Let me know if the replacement worked out. I'm planning on swapping out my stock trentons next week and will probably list them for sale. Located in CT. thanks!


----------



## TWs/VW (Jan 9, 2019)

Juneau21 said:


> Let me know if the replacement worked out. I'm planning on swapping out my stock trentons next week and will probably list them for sale. Located in CT. thanks!


Thanks...

TW


----------



## condor767 (Feb 28, 2018)

Just ordered a set of 4 from BAM WHOLESALE PARTS but had to cancel it due to back order and no ETA. Guess they are hard to find. So I managed to find a set up at Bergstrom VW Oshkosh WI as I will be there next week for the air show. Sold for right around $1000 for the set of 4. Will post pics when installed.


----------



## condor767 (Feb 28, 2018)

Finally got them!


----------



## Form Ocean (Feb 6, 2000)

Looks great. My favorite Atlas wheel.


----------



## chompa1422 (Sep 16, 2013)

arkitect06 said:


> I bought a full set from this site late last year but looks like prices have crept up a bit. No issues with delivery and wheels were perfect.
> 
> 
> 
> ...


What tires are those?

Sent from my IN2019 using Tapatalk


----------



## condor767 (Feb 28, 2018)

chompa1422 said:


> What tires are those?
> 
> Sent from my IN2019 using Tapatalk


Continental OEMs


----------



## chompa1422 (Sep 16, 2013)

condor767 said:


> Continental OEMs


Those are definitely not continentals i have those and they don't have thread on the walls 

Sent from my IN2019 using Tapatalk


----------



## VolInGa (Jun 18, 2021)

chompa1422 said:


> Those are definitely not continentals i have those and they don't have thread on the walls
> 
> Sent from my IN2019 using Tapatalk


Two different pictures of two different black Atlases here. Condor767 has the Contis, not sure what is on that other one though.


----------



## chompa1422 (Sep 16, 2013)

VolInGa said:


> Two different pictures of two different black Atlases here. Condor767 has the Contis, not sure what is on that other one though.

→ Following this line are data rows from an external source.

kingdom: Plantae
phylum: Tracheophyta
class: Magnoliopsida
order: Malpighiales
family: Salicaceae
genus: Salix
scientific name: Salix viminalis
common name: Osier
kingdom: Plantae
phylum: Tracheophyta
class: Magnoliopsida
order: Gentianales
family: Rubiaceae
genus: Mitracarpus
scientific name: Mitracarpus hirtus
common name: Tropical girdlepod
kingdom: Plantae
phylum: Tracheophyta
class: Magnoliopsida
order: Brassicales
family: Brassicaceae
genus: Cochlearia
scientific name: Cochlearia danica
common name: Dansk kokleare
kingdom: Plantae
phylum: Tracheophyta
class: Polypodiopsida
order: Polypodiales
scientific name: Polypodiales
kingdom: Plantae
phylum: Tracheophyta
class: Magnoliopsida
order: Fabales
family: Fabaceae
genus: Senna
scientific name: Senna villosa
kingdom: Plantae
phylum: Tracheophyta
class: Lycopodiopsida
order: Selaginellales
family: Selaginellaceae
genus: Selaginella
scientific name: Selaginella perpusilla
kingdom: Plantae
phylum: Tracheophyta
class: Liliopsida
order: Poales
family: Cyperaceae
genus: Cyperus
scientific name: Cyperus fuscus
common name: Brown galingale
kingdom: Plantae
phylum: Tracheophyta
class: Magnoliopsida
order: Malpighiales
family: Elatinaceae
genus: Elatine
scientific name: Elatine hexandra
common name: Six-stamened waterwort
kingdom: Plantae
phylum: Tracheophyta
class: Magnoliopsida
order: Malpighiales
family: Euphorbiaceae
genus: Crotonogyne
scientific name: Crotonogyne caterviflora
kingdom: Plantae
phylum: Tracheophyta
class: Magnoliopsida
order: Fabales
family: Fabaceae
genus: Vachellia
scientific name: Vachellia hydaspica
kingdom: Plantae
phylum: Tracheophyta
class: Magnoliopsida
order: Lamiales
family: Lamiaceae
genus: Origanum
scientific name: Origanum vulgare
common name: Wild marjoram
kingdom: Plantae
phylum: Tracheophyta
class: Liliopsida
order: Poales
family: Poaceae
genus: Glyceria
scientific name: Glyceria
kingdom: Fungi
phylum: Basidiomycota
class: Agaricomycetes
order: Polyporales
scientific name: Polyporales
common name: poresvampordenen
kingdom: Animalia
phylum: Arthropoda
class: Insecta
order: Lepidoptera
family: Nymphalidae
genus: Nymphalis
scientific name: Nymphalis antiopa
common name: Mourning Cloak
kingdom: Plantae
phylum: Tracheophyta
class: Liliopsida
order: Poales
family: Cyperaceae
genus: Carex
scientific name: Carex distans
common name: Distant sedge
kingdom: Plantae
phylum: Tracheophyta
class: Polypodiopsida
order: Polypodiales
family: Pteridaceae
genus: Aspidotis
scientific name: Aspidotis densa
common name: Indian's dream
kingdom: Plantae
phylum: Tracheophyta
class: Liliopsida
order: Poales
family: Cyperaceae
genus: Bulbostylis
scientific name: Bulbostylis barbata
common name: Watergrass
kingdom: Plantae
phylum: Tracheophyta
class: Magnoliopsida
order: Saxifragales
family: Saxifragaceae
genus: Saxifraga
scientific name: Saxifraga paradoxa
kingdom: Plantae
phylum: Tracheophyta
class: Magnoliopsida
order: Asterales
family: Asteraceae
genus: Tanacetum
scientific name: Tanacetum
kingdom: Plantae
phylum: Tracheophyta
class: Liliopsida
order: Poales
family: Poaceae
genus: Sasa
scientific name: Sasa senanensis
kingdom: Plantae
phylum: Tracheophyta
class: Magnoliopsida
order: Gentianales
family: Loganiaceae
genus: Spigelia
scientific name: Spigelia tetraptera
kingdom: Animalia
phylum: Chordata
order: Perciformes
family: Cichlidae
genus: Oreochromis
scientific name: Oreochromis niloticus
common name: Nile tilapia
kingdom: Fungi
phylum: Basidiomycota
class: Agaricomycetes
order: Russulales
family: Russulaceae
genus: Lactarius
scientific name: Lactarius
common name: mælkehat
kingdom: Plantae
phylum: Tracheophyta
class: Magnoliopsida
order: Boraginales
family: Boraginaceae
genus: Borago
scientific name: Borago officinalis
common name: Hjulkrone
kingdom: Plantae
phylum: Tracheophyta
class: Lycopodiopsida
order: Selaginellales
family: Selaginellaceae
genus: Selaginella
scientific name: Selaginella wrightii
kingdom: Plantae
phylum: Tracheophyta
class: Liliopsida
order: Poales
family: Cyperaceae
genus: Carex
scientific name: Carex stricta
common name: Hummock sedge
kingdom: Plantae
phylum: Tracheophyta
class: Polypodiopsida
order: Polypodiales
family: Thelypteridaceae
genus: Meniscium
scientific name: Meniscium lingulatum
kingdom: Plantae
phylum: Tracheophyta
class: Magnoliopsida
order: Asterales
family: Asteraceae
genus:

Yeah i quoted the owner of the other one lol

Sent from my IN2019 using Tapatalk


----------



## arkitect06 (Mar 11, 2018)

chompa1422 said:


> Yeah i quoted the owner of the other one lol
> 
> Sent from my IN2019 using Tapatalk



Falken Wildpeak AT Trail 265/50/20


----------



## chompa1422 (Sep 16, 2013)

arkitect06 said:


> Falken Wildpeak AT Trail 265/50/20


Thank you kind sir are they a little lower than the original?

Sent from my IN2019 using Tapatalk


----------



## arkitect06 (Mar 11, 2018)

chompa1422 said:


> Thank you kind sir are they a little lower than the original?
> 
> Sent from my IN2019 using Tapatalk


Little wider and rides pretty much the same as the Conti’s to me. I am sitting a little higher due to a lift kit.


----------



## chompa1422 (Sep 16, 2013)

arkitect06 said:


> Little wider and rides pretty much the same as the Conti’s to me. I am sitting a little higher due to a lift kit.


Ahh that's why they look smaller i wanna drop it an inch put 22s and similar tire

Sent from my IN2019 using Tapatalk


----------